Máscaras y apariencias
Vilma Fuentes
Ya no es difícil imaginar a los candidatos presidenciales convertidos en hombres sandwich o, al menos, cubiertos de anuncios publicitarios sobre el cuerpo a la manera de los corredores ciclistas y otros deportistas.
Queda lejos la época cuando investir el poder era, a la vez, una sacralización y una toma de distancia con el resto de los mortales. El armiño, el oro, las piedras preciosas de la corona no se exhibían para ser vendidos, como hoy se lucen zapatos y corbatas de marca en venta, sino para ostentar una pompa ceremonial que realzaba la divinización del ser apenas humano que encarnaba el poder.
En su novela La guerra y la paz, Tolstoi describe el culto a la personalidad de los soldados franceses hacia Napoleón y de los combatientes rusos por el zar. Algunos jóvenes se arrojan a un río helado para atraer la mirada del emperador, quien, ensimismado, ni siquiera vuelve la vista para mirarlos morir. Nicolas Rostov sueña encontrar a Alejandro I, para dar su vida por él.
Hoy, los medios de comunicación han cambiado. Acaso no para bien. Lo que se denomina con el apócope “com” es un eufemismo de publicidad y propaganda. De la boca del monarca, la comunicación era un ritual escuchado con un respeto que iba hasta la veneración. Es risible pensar en Napoleón o en Alejandro luciendo un saco con un letrero de una marca que cualquiera puede adquirir en un almacén. Ser candidato, sobre todo a la presidencia, cuesta dinero: se trata de convencer a cada elector de votar por el producto que representa. Se necesita muchísimo dinero. Deben pagarse anuncios, consejeros en comunicación, simples publicistas.

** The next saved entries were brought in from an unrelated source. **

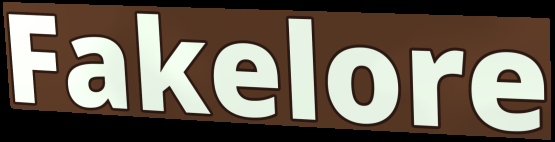
Fakelore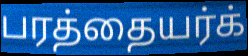
பரத்தையர்க்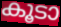
കൂടാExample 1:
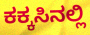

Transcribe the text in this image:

ಕಕ್ಕಸಿನಲ್ಲಿ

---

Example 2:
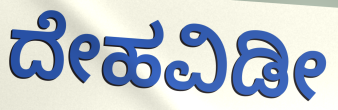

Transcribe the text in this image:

ದೇಹವಿಡೀ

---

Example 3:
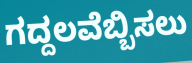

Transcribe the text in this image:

ಗದ್ದಲವೆಬ್ಬಿಸಲು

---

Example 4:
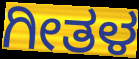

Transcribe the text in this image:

ಗೀತಳ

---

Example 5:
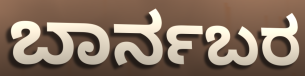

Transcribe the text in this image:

ಬಾರ್ನಬರ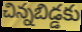
చిన్నబిడ్డకుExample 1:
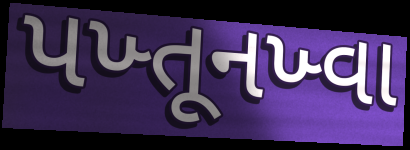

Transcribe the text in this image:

પખ્તૂનખ્વા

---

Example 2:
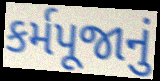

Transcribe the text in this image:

કર્મપૂજાનું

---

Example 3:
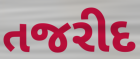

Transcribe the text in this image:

તજરીદ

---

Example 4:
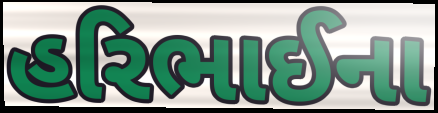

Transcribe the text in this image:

હરિભાઈના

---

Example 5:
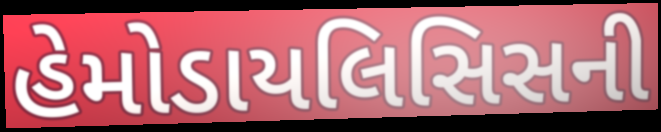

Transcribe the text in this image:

હેમોડાયલિસિસની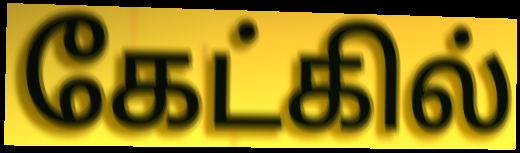
கேட்கில்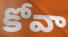
కోవా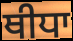
ਥੀਧਾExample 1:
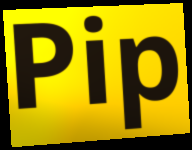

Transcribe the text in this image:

Pip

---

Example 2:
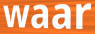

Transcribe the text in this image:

waar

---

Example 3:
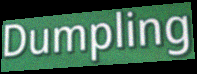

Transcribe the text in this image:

Dumpling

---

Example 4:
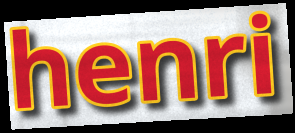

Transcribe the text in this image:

henri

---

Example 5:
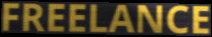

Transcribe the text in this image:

FREELANCEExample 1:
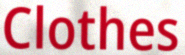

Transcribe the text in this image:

Clothes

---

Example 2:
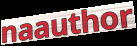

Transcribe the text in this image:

naauthor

Si este delirio de la “com” todavía no llega a su apogeo, fenómeno publicitario que alcanzará su cúspide con el político en hombre sandwich, pueden observarse manifestaciones que apuntan cada vez más abiertamente al lanzamiento del producto comercial que es un político. Si, por ahora, la marca aún no se ostenta, se divulga en la prensa “people” –¿no declaró un profesional, quien se vanagloria de ser el publicista de Mitterrand, Sarkozy y, ahora, Strauss-Kahn–, que un hombre incapaz de pagarse un Rólex a los 50 años es un hombre fracasado? Y esto a propósito del reloj en brillante oro lucido por Sarkozy.
Sin embargo, los espectadores son menos ingenuos de lo supuesto por los especialistas de la “com”. Si la televisión impulsó el uso de la propaganda política, Internet le asesta golpes directos. Hoy, la gente de poder se rodea de hombres de comunicación, los “comunicantes”. Éstos han adquirido tal importancia que cabe preguntarse si el poder no pasó ya a sus manos.

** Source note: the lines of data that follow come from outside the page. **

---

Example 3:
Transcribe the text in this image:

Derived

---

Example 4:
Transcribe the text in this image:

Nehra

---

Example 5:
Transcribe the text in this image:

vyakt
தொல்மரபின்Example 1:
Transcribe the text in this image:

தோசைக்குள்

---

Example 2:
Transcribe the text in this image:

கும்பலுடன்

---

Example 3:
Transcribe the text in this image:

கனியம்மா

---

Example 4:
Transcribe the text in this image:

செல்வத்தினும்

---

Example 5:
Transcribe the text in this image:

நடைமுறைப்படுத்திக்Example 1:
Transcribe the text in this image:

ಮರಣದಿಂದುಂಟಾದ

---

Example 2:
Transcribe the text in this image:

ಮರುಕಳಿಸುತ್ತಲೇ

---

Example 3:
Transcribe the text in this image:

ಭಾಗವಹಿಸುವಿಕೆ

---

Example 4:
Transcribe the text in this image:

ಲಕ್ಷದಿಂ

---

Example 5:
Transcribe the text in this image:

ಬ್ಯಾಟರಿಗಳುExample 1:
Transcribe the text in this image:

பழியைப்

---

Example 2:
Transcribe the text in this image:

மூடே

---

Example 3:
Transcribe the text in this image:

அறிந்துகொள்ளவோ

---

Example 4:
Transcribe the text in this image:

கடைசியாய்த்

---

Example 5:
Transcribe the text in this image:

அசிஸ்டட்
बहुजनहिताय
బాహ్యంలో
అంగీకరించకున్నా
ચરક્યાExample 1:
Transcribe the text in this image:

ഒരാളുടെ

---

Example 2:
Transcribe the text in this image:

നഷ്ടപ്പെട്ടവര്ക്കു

En adelante, en una sociedad donde la publicidad impone por todas partes su presencia invasora, un responsable político no puede pronunciar una palabra sin que ésta no sea, antes, examinada por los “comunicantes”, quienes deciden qué está bien decir o callar. No puede tampoco ponerse un traje que ellos no decidan si es adecuado. El líder político, simple diputado o presidente, se ha convertido en una especie de producto sometido a las leyes del mercado. Los “comunicantes” están ahí para venderlo y, con tal fin, obedecen a las reglas aprendidas en las escuelas de publicidad.

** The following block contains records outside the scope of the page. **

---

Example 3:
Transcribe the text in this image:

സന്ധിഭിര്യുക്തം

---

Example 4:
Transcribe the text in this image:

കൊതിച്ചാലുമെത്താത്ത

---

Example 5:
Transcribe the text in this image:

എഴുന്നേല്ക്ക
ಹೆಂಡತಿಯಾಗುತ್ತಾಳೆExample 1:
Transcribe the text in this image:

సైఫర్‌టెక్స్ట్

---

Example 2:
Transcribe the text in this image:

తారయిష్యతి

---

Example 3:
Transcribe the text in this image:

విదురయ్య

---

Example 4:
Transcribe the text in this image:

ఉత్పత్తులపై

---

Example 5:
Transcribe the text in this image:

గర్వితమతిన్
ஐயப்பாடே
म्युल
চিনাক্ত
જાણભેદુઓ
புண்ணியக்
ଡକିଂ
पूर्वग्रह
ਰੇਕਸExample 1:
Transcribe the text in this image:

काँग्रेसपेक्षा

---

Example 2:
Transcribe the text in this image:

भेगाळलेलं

Pero, sus métodos de comunicación parecen obtener el resultado contrario del objetivo buscado. El último ejemplo es la larga entrevista de Strauss-Kahn en la televisión francesa. Después de cuatro meses de silencio, prometió explicarse sobre lo sucedido en la suite del Sofitel de Nueva York, con una mucama que interpuso acción judicial por violación.
El ejercicio era difícil. Los “comunicantes” lo prepararon tan bien que todo pareció falso, demasiado ensayadas preguntas y respuestas. La publicidad es un arte aún más difícil que el de la propaganda. Los políticos no deberían tomar a los ciudadanos por ingenuos manipulables. Sería tiempo de que pensaran ellos mismos sus palabras y a quiénes las dirigen cuando prometen la luna a quienes inquieta el fin de mes.